I shrugged. ‘Perhaps.’
‘Buy me a good working man, then. This one will be a lazy fuck.’ Teucer put the man’s rope in my hand. ‘All yours. Now ask him what signalled them to start.’
I looked at the captive. He was squatting in the dust, but his eyes still had the glint of — pride, or resentment, or just stubbornness. I liked him a little for that. He was beaten, but not defeated.
He nodded. ‘We was told to wait until we saw fires at Chalcis,’ he said. ‘Runner came in yesterday morning.’
Teucer nodded. ‘See?’ he asked.
I did see. If there was smoke rising over Chalcis — why then, the Persians must be in Euboea.
If the Persians were in Euboea, then the attack on Attica was close — two or three weeks away, at most.
If the Persians were about to attack Attica, then Athens would be paralysed, and it was safe for Simon to attack Plataea.

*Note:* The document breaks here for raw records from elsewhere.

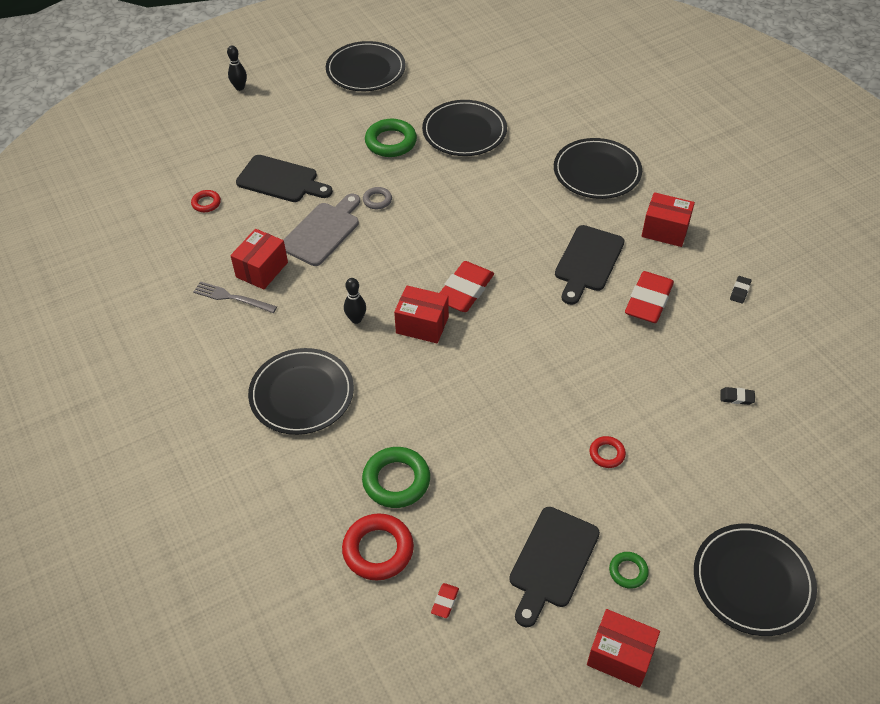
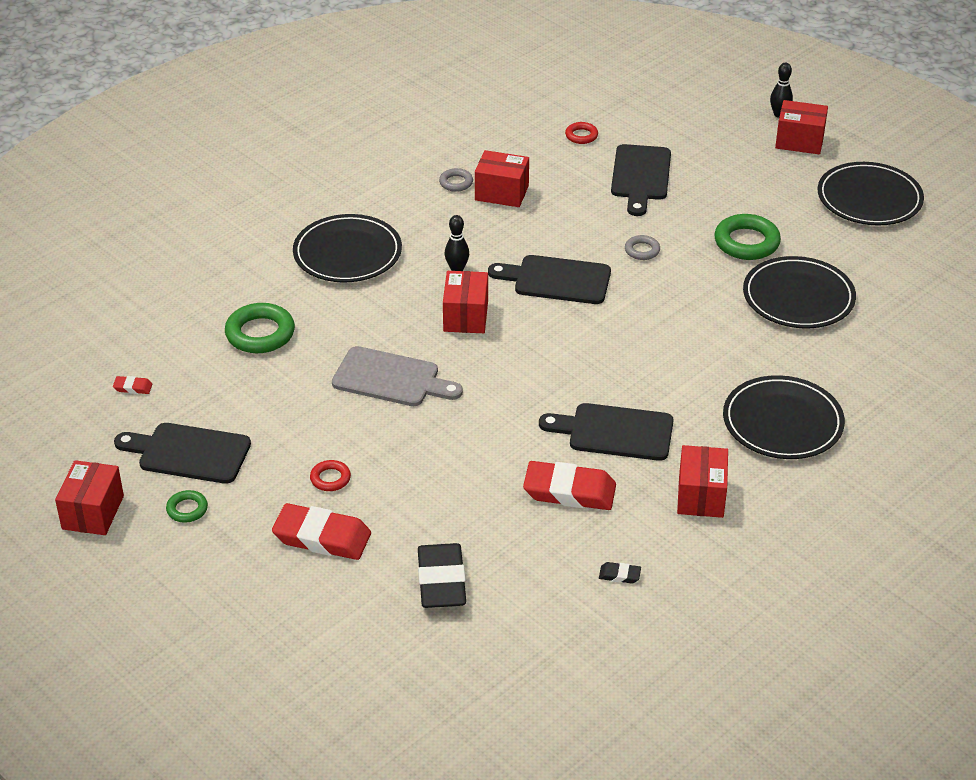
camera: 75 degrees right, 10 degrees down
grey fork [193,281,277,313] -> grey ring [439,168,473,192]
grey cutting board [283,194,360,266] -> grey cutting board moved to [332,346,463,406]
red ring [342,513,414,581] -> none
red eraser [440,261,494,312] -> red eraser moved to [272,503,371,560]
black plate [694,524,817,636] -> none
black eraser [720,387,755,405] -> black eraser [418,543,466,608], size x2.31
none -> black cutting board [488,255,611,304]
none -> red box [775,100,828,154]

Secrets inside secrets, like the boxes which nest inside other boxes, smaller and smaller, until there’s a tiny nut or a silver bell in the centre of seven or eight of them. Someone had plotted this very carefully — as I had suspected.
‘Want to be free?’ I said.
‘You bet,’ he said.
‘Hmm. We’ll see. That corpse is my mother. That one is a man who saved my life fighting. That’s my best friend’s father. Those women? My slaves.’ I looked at him, and he grew pale.
‘I-’ he sputtered.
‘Do as you’re told,’ I said. ‘I know you’re a hoplite. Somewhere, you are probably a gentleman.’ I looked around. ‘Right now, you’re a slave, and if you fuck up, someone will kill you. Now — truth now — did you rape?’